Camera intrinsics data

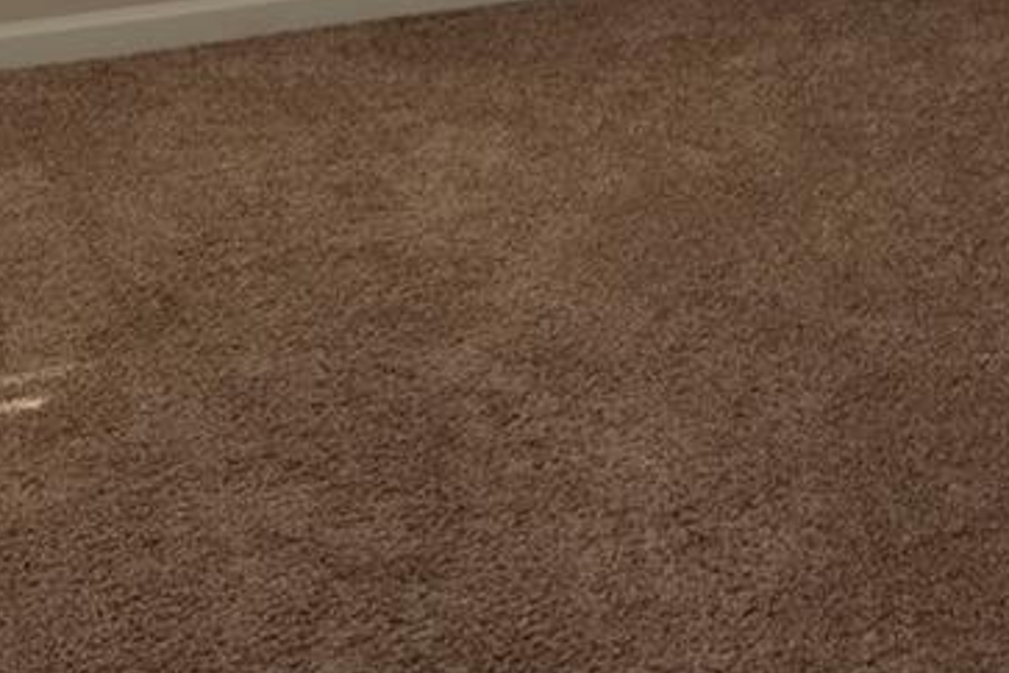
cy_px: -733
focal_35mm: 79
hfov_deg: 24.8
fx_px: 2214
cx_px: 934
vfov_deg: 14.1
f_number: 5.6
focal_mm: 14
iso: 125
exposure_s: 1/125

* * *

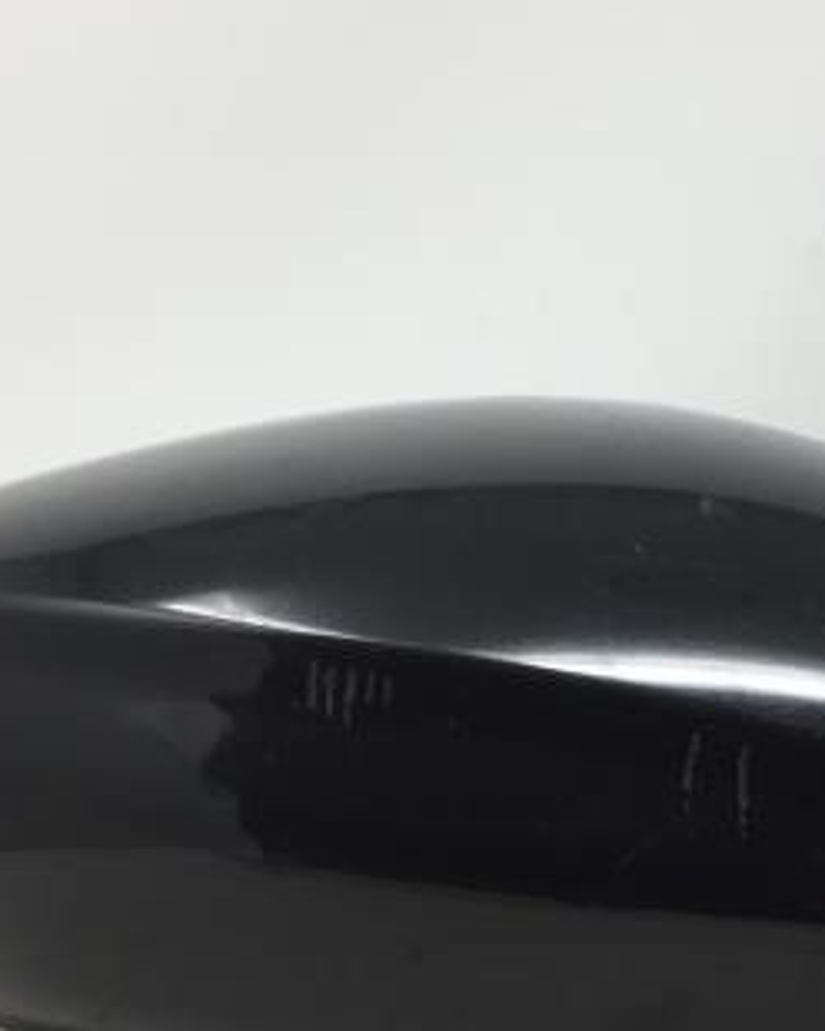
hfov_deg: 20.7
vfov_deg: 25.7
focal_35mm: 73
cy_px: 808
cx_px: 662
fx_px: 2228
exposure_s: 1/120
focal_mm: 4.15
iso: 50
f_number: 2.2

→ **Exercise aim**:
Nothing but the lines above from the one containing "cy_px: -733" through the one containing "exposure_s: 1/125" should appear in the answer, each repeated exactly.

→ **Task output**:
cy_px: -733
focal_35mm: 79
hfov_deg: 24.8
fx_px: 2214
cx_px: 934
vfov_deg: 14.1
f_number: 5.6
focal_mm: 14
iso: 125
exposure_s: 1/125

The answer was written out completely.